Reproduce the entries that follow exactly, dropping each image.
*** Begin section ***
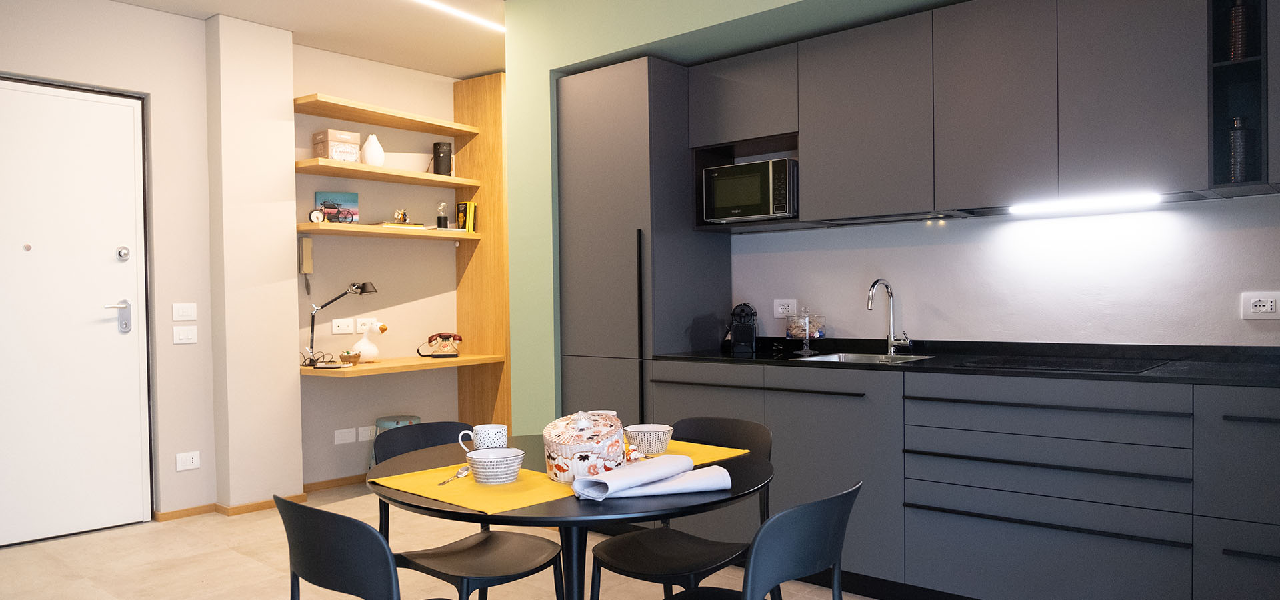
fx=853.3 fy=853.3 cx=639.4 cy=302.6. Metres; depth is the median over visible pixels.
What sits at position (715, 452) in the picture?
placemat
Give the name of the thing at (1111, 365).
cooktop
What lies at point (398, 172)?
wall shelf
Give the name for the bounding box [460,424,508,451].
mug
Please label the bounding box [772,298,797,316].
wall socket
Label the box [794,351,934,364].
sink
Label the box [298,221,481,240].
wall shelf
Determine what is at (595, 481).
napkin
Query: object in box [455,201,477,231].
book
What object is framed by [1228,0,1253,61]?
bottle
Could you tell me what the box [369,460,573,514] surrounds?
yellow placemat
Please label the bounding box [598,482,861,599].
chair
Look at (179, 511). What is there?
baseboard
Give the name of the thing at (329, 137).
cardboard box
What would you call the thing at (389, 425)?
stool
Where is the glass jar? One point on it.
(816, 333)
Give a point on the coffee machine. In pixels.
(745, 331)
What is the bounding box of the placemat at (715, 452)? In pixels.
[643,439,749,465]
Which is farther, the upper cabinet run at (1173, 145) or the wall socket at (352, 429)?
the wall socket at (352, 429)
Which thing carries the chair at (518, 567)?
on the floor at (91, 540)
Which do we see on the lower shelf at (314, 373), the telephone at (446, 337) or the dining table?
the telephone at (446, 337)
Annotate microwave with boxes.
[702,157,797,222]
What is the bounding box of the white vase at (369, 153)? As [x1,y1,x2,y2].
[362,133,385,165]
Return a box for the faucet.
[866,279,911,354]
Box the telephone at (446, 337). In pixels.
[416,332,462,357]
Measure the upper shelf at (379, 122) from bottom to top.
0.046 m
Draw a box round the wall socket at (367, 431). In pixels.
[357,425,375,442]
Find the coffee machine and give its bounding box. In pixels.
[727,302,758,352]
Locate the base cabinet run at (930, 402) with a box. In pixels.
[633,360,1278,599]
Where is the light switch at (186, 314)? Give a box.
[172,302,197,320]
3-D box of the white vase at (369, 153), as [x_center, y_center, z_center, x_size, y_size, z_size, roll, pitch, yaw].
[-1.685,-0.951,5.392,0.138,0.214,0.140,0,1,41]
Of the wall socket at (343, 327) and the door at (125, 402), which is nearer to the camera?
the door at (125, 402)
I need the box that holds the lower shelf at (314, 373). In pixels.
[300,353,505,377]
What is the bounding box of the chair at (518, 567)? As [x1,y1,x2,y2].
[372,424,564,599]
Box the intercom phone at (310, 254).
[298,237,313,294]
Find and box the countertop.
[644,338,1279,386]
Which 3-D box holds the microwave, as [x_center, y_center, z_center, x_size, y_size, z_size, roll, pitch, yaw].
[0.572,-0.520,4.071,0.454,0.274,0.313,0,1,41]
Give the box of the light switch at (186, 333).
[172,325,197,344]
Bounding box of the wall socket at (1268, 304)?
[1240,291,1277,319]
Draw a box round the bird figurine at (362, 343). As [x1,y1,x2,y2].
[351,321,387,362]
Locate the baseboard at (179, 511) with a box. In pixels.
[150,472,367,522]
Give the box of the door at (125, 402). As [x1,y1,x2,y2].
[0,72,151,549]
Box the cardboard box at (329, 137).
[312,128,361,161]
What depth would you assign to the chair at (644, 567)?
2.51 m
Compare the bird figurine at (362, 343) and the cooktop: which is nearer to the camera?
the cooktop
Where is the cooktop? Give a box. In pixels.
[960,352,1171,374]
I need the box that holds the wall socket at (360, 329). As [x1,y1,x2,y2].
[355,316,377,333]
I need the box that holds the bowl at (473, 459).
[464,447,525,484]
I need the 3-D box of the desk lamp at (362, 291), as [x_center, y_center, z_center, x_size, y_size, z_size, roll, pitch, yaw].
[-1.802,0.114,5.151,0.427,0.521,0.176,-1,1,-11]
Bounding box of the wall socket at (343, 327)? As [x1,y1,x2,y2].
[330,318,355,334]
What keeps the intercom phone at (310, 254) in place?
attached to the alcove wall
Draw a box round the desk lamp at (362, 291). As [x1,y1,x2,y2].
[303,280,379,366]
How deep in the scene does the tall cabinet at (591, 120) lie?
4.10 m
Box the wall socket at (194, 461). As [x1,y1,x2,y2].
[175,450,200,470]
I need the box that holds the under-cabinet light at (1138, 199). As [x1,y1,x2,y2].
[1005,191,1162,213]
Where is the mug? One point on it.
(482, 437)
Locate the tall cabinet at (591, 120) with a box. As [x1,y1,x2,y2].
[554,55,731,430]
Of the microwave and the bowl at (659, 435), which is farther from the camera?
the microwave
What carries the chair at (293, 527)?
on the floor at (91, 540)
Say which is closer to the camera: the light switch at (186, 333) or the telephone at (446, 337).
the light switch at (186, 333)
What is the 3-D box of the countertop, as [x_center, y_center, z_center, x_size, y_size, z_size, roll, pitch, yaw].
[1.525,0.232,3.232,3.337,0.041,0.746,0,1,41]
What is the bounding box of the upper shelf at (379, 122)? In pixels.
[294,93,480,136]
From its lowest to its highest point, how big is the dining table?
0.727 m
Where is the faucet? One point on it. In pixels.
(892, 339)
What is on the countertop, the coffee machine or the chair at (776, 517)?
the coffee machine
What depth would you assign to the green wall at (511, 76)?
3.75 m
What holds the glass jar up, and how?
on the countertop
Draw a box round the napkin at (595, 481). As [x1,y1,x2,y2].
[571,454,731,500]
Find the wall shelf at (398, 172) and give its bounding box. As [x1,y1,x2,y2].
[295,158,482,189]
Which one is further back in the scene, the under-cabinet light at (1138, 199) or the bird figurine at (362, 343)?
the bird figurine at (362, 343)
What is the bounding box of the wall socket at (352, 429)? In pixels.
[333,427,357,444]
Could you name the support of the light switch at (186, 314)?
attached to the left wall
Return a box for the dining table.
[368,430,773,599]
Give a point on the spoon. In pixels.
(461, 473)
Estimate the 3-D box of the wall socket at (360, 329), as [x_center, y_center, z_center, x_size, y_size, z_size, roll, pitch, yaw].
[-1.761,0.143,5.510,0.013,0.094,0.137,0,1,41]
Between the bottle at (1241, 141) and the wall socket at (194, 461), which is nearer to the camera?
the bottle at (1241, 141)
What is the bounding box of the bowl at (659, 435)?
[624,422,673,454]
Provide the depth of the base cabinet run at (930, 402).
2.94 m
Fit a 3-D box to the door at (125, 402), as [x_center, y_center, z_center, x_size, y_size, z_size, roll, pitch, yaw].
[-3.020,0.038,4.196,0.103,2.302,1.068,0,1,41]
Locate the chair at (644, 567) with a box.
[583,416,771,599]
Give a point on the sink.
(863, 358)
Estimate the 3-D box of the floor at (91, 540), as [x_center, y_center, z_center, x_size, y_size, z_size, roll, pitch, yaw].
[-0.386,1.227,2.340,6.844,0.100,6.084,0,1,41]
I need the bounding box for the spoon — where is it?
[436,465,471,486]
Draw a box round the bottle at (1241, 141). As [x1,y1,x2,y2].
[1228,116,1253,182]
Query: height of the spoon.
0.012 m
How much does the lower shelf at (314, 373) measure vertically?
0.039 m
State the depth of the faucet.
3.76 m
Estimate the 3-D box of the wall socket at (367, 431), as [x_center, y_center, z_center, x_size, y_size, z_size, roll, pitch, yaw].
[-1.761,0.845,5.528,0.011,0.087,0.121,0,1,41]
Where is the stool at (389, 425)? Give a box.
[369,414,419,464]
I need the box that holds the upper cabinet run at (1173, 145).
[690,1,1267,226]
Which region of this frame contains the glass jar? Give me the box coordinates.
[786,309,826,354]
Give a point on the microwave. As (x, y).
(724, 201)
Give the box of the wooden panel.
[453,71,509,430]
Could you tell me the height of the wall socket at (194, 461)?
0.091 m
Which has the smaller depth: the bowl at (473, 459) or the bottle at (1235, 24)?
*** End section ***
Solution for this exercise |
fx=853.3 fy=853.3 cx=639.4 cy=302.6. Metres; depth is the median over visible pixels.
What sits at position (715, 452) in the picture?
placemat
Give the name of the thing at (1111, 365).
cooktop
What lies at point (398, 172)?
wall shelf
Give the name for the bounding box [460,424,508,451].
mug
Please label the bounding box [772,298,797,316].
wall socket
Label the box [794,351,934,364].
sink
Label the box [298,221,481,240].
wall shelf
Determine what is at (595, 481).
napkin
Query: object in box [455,201,477,231].
book
What object is framed by [1228,0,1253,61]?
bottle
Could you tell me what the box [369,460,573,514] surrounds?
yellow placemat
Please label the bounding box [598,482,861,599].
chair
Look at (179, 511). What is there?
baseboard
Give the name of the thing at (329, 137).
cardboard box
What would you call the thing at (389, 425)?
stool
Where is the glass jar? One point on it.
(816, 333)
Give a point on the coffee machine. In pixels.
(745, 331)
What is the bounding box of the placemat at (715, 452)? In pixels.
[643,439,749,465]
Which is farther, the upper cabinet run at (1173, 145) or the wall socket at (352, 429)?
the wall socket at (352, 429)
Which thing carries the chair at (518, 567)?
on the floor at (91, 540)
Which do we see on the lower shelf at (314, 373), the telephone at (446, 337) or the dining table?
the telephone at (446, 337)
Annotate microwave with boxes.
[702,157,797,222]
What is the bounding box of the white vase at (369, 153)? As [x1,y1,x2,y2].
[362,133,385,165]
Return a box for the faucet.
[866,279,911,354]
Box the telephone at (446, 337). In pixels.
[416,332,462,357]
Measure the upper shelf at (379, 122) from bottom to top.
0.046 m
Draw a box round the wall socket at (367, 431). In pixels.
[357,425,375,442]
Find the coffee machine and give its bounding box. In pixels.
[727,302,758,352]
Locate the base cabinet run at (930, 402) with a box. In pixels.
[633,360,1278,599]
Where is the light switch at (186, 314)? Give a box.
[172,302,197,320]
3-D box of the white vase at (369, 153), as [x_center, y_center, z_center, x_size, y_size, z_size, roll, pitch, yaw].
[-1.685,-0.951,5.392,0.138,0.214,0.140,0,1,41]
Of the wall socket at (343, 327) and the door at (125, 402), which is nearer to the camera?
the door at (125, 402)
I need the box that holds the lower shelf at (314, 373). In pixels.
[300,353,505,377]
What is the bounding box of the chair at (518, 567)? As [x1,y1,x2,y2].
[372,424,564,599]
Box the intercom phone at (310, 254).
[298,237,313,294]
Find and box the countertop.
[644,338,1279,386]
Which 3-D box holds the microwave, as [x_center, y_center, z_center, x_size, y_size, z_size, roll, pitch, yaw].
[0.572,-0.520,4.071,0.454,0.274,0.313,0,1,41]
Give the box of the light switch at (186, 333).
[172,325,197,344]
Bounding box of the wall socket at (1268, 304)?
[1240,291,1277,319]
Draw a box round the bird figurine at (362, 343). As [x1,y1,x2,y2].
[351,321,387,362]
Locate the baseboard at (179, 511) with a box. In pixels.
[150,472,367,522]
Give the box of the door at (125, 402). As [x1,y1,x2,y2].
[0,72,151,549]
Box the cardboard box at (329, 137).
[312,128,361,161]
What depth would you assign to the chair at (644, 567)?
2.51 m
Compare the bird figurine at (362, 343) and the cooktop: which is nearer to the camera?
the cooktop
Where is the cooktop? Give a box. In pixels.
[960,352,1171,374]
I need the box that holds the wall socket at (360, 329). As [x1,y1,x2,y2].
[355,316,377,333]
I need the box that holds the bowl at (473, 459).
[464,447,525,484]
I need the 3-D box of the desk lamp at (362, 291), as [x_center, y_center, z_center, x_size, y_size, z_size, roll, pitch, yaw].
[-1.802,0.114,5.151,0.427,0.521,0.176,-1,1,-11]
Bounding box of the wall socket at (343, 327)? As [x1,y1,x2,y2].
[330,318,355,334]
What keeps the intercom phone at (310, 254) in place?
attached to the alcove wall
Draw a box round the desk lamp at (362, 291). As [x1,y1,x2,y2].
[303,280,379,366]
How deep in the scene does the tall cabinet at (591, 120) lie?
4.10 m
Box the wall socket at (194, 461). As [x1,y1,x2,y2].
[175,450,200,470]
I need the box that holds the under-cabinet light at (1138, 199). As [x1,y1,x2,y2].
[1005,191,1162,213]
Where is the mug? One point on it.
(482, 437)
Locate the tall cabinet at (591, 120) with a box. As [x1,y1,x2,y2].
[554,55,731,430]
Of the microwave and the bowl at (659, 435), which is farther from the camera?
the microwave
What carries the chair at (293, 527)?
on the floor at (91, 540)
Say which is closer to the camera: the light switch at (186, 333) or the telephone at (446, 337).
the light switch at (186, 333)
What is the 3-D box of the countertop, as [x_center, y_center, z_center, x_size, y_size, z_size, roll, pitch, yaw].
[1.525,0.232,3.232,3.337,0.041,0.746,0,1,41]
What is the bounding box of the upper shelf at (379, 122)? In pixels.
[294,93,480,136]
From its lowest to its highest point, how big is the dining table?
0.727 m
Where is the faucet? One point on it. In pixels.
(892, 339)
What is on the countertop, the coffee machine or the chair at (776, 517)?
the coffee machine
What depth would you assign to the green wall at (511, 76)?
3.75 m
What holds the glass jar up, and how?
on the countertop
Draw a box round the napkin at (595, 481). As [x1,y1,x2,y2].
[571,454,731,500]
Find the wall shelf at (398, 172) and give its bounding box. As [x1,y1,x2,y2].
[295,158,482,189]
Which one is further back in the scene, the under-cabinet light at (1138, 199) or the bird figurine at (362, 343)?
the bird figurine at (362, 343)
What is the bounding box of the wall socket at (352, 429)? In pixels.
[333,427,357,444]
Could you name the support of the light switch at (186, 314)?
attached to the left wall
Return a box for the dining table.
[368,430,773,599]
Give a point on the spoon. In pixels.
(461, 473)
Estimate the 3-D box of the wall socket at (360, 329), as [x_center, y_center, z_center, x_size, y_size, z_size, roll, pitch, yaw].
[-1.761,0.143,5.510,0.013,0.094,0.137,0,1,41]
Between the bottle at (1241, 141) and the wall socket at (194, 461), which is nearer to the camera?
the bottle at (1241, 141)
What is the bounding box of the bowl at (659, 435)?
[624,422,673,454]
Provide the depth of the base cabinet run at (930, 402).
2.94 m
Fit a 3-D box to the door at (125, 402), as [x_center, y_center, z_center, x_size, y_size, z_size, roll, pitch, yaw].
[-3.020,0.038,4.196,0.103,2.302,1.068,0,1,41]
Locate the chair at (644, 567) with a box.
[583,416,771,599]
Give a point on the sink.
(863, 358)
Estimate the 3-D box of the floor at (91, 540), as [x_center, y_center, z_center, x_size, y_size, z_size, roll, pitch, yaw].
[-0.386,1.227,2.340,6.844,0.100,6.084,0,1,41]
I need the bounding box for the spoon — where is it?
[436,465,471,486]
Draw a box round the bottle at (1241, 141). As [x1,y1,x2,y2].
[1228,116,1253,182]
Query: height of the spoon.
0.012 m
How much does the lower shelf at (314, 373) measure vertically?
0.039 m
State the depth of the faucet.
3.76 m
Estimate the 3-D box of the wall socket at (367, 431), as [x_center, y_center, z_center, x_size, y_size, z_size, roll, pitch, yaw].
[-1.761,0.845,5.528,0.011,0.087,0.121,0,1,41]
Where is the stool at (389, 425)? Give a box.
[369,414,419,464]
I need the box that holds the upper cabinet run at (1173, 145).
[690,1,1267,226]
Which region of this frame contains the glass jar? Give me the box coordinates.
[786,309,826,354]
Give a point on the microwave. As (x, y).
(724, 201)
Give the box of the wooden panel.
[453,71,509,430]
Could you tell me the height of the wall socket at (194, 461)?
0.091 m
Which has the smaller depth: the bowl at (473, 459) or the bottle at (1235, 24)?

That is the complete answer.